Cole also had a birthday party late last month (she turned 21…AGAIN). As usual, we invited all our best friends to the party. Below is a picture of about half of them. It was all we could fit into the frame despite multiple attempts to fit them all in. We considered outselves lucky none of the guys running through the kitchen knocked the camera off its tripod when this was taken.
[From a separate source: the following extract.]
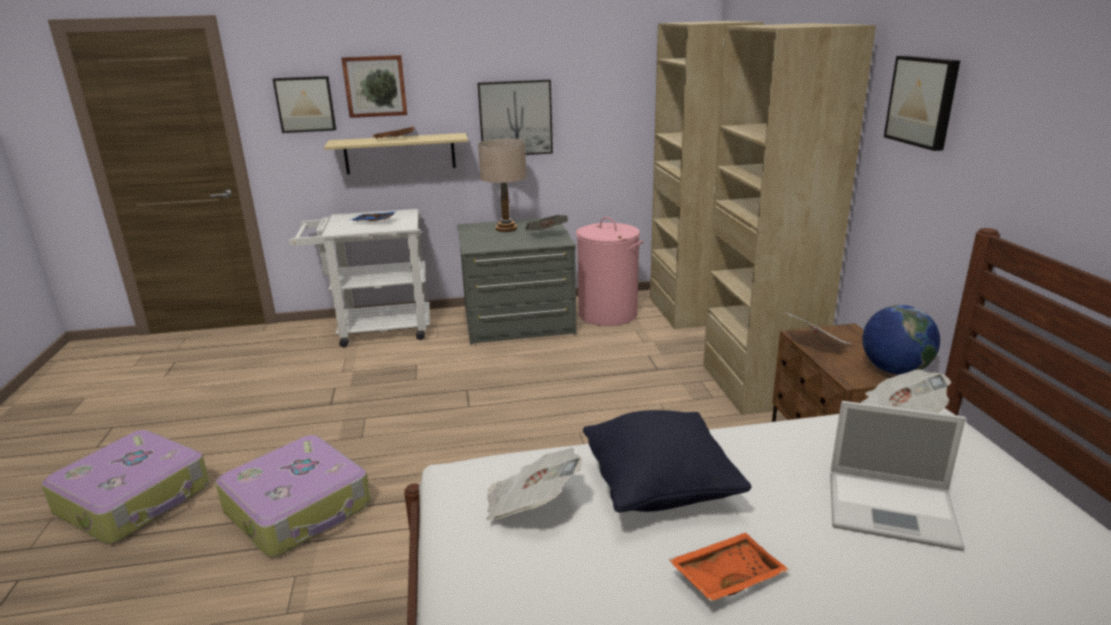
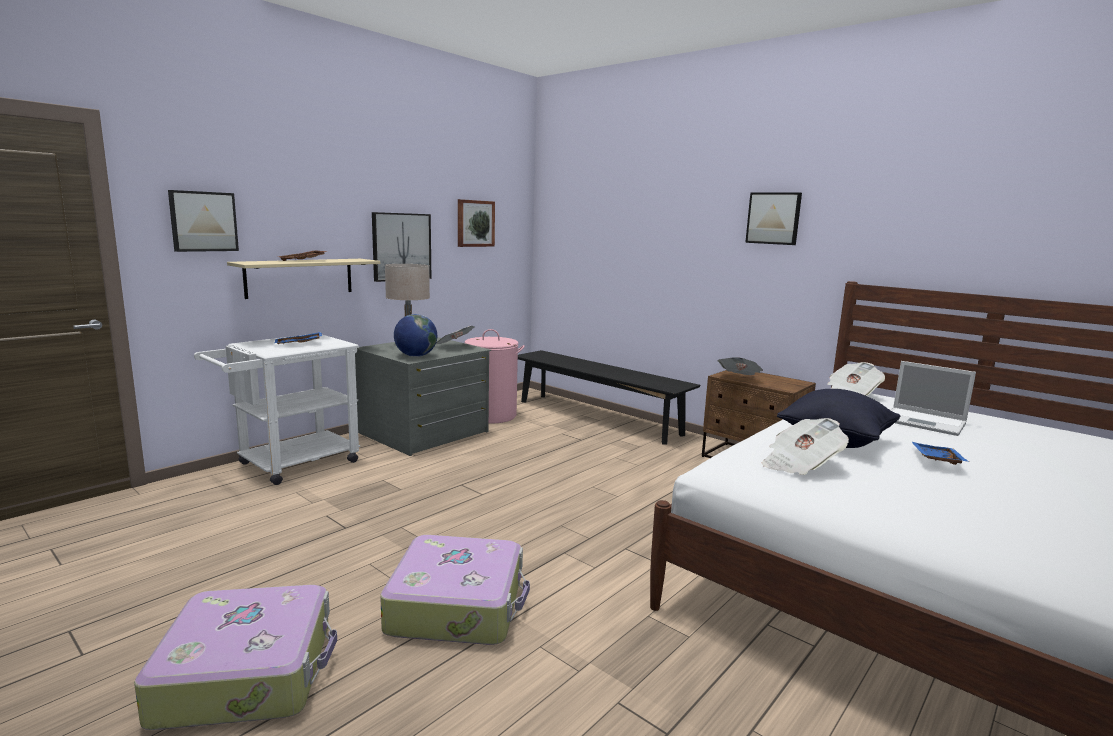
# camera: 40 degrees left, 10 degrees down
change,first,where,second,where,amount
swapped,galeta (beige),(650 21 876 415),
We had a relatively quick break-up this year, but still all the damness was not without casualties. It seems that every year all the moisture, combined with the time of year the dogs are blowing-out their old, winter coats, causes a dog or two to develop some time of itchy skin. Usually it’s Pong, who has one of the thickests coats in the kennel, but this year Yodel got the itch. At breakfast she was fine, but by dinner time she had licked all the hair or her hind limbs, so we had to start her on medication and put her in an e-collar for a week. NO dogs like wearing this thing, and she was no exception. She moped around all week.
Spring also means a call from the local canneries and fish processors, who are trying to make room in their freezers for all the fresh fish that is about to come in. We usually get thousands of pounds of salmon heads, which are nutritious and REALLY help out with the food bills for the summer, since they are free to us. HOwever, a new company has started up in this area and they now take all the salmon heads from four of the five processors. They grind and boil them down to extract fish oil from them for the vitamin market. This has been a blow for us. We got a lot of salmon this year, but we fear it may be the last year. Insted we may have to turn to cod heads (below), which the dogs eat and enjoy, but they really aren’t as nutritious as the salmon heads.
As has become a summer tradition, feral pheasants (below) have also started to make occassional appearances in the yard, which creates tons of hub-bub for the dogs. Shagoo used to be a pheasant assasin extrordinaire, but as she has been slowing down with age, and her throat reinjured after the cold air fiasco in the CB300, she can’t quite keep her breath to run them down anymore. Twice already this year she has treed the pheasant, but thencouldn’t flush it again to catch it. The treed pheasant is quite comical to watch. It will angrily cluck at all the dogs below, and each time it makes a noise, it is like a squeeky toy to the dogs. The whole gang below (usually Shagoo, jeeves and Dunkel are the most into it) will begin barking and attempting to climb the tree, ripping at the bark with their paws.